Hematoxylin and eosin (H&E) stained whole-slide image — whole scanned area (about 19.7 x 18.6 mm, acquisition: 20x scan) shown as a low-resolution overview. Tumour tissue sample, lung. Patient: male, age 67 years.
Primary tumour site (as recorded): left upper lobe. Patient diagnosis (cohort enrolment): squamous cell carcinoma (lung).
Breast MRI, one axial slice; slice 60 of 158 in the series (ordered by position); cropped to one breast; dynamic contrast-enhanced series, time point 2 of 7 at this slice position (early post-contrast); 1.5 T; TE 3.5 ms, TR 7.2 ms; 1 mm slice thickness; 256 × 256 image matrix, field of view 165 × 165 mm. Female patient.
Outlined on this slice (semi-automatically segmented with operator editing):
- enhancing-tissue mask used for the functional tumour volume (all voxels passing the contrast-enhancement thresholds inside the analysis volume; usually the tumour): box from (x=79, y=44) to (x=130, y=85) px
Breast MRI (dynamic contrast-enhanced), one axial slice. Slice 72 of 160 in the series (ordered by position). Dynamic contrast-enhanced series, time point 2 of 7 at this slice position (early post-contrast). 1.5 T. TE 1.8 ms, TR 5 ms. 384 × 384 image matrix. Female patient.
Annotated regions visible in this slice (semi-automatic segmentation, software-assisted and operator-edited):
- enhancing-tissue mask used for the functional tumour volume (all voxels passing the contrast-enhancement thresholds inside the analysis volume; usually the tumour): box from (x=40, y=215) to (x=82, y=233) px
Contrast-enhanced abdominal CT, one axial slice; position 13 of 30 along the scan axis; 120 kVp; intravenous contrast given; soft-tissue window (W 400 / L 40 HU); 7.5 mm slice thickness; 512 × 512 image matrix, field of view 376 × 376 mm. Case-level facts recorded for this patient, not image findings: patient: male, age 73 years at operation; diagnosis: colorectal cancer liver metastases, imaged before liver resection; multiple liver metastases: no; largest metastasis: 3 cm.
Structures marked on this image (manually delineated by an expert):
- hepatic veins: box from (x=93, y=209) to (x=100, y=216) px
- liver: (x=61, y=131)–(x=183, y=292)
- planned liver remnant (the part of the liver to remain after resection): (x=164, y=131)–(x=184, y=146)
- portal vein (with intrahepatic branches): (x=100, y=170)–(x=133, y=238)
____________________
Give the data again, unchanged in every line.

→ **SOLUTION TO THIS EXERCISE**:
Hematoxylin and eosin (H&E) stained whole-slide image — whole scanned area (about 19.7 x 18.6 mm, acquisition: 20x scan) shown as a low-resolution overview. Tumour tissue sample, lung. Patient: male, age 67 years.
Primary tumour site (as recorded): left upper lobe. Patient diagnosis (cohort enrolment): squamous cell carcinoma (lung).
Breast MRI, one axial slice; slice 60 of 158 in the series (ordered by position); cropped to one breast; dynamic contrast-enhanced series, time point 2 of 7 at this slice position (early post-contrast); 1.5 T; TE 3.5 ms, TR 7.2 ms; 1 mm slice thickness; 256 × 256 image matrix, field of view 165 × 165 mm. Female patient.
Outlined on this slice (semi-automatically segmented with operator editing):
- enhancing-tissue mask used for the functional tumour volume (all voxels passing the contrast-enhancement thresholds inside the analysis volume; usually the tumour): box from (x=79, y=44) to (x=130, y=85) px
Breast MRI (dynamic contrast-enhanced), one axial slice. Slice 72 of 160 in the series (ordered by position). Dynamic contrast-enhanced series, time point 2 of 7 at this slice position (early post-contrast). 1.5 T. TE 1.8 ms, TR 5 ms. 384 × 384 image matrix. Female patient.
Annotated regions visible in this slice (semi-automatic segmentation, software-assisted and operator-edited):
- enhancing-tissue mask used for the functional tumour volume (all voxels passing the contrast-enhancement thresholds inside the analysis volume; usually the tumour): box from (x=40, y=215) to (x=82, y=233) px
Contrast-enhanced abdominal CT, one axial slice; position 13 of 30 along the scan axis; 120 kVp; intravenous contrast given; soft-tissue window (W 400 / L 40 HU); 7.5 mm slice thickness; 512 × 512 image matrix, field of view 376 × 376 mm. Case-level facts recorded for this patient, not image findings: patient: male, age 73 years at operation; diagnosis: colorectal cancer liver metastases, imaged before liver resection; multiple liver metastases: no; largest metastasis: 3 cm.
Structures marked on this image (manually delineated by an expert):
- hepatic veins: box from (x=93, y=209) to (x=100, y=216) px
- liver: (x=61, y=131)–(x=183, y=292)
- planned liver remnant (the part of the liver to remain after resection): (x=164, y=131)–(x=184, y=146)
- portal vein (with intrahepatic branches): (x=100, y=170)–(x=133, y=238)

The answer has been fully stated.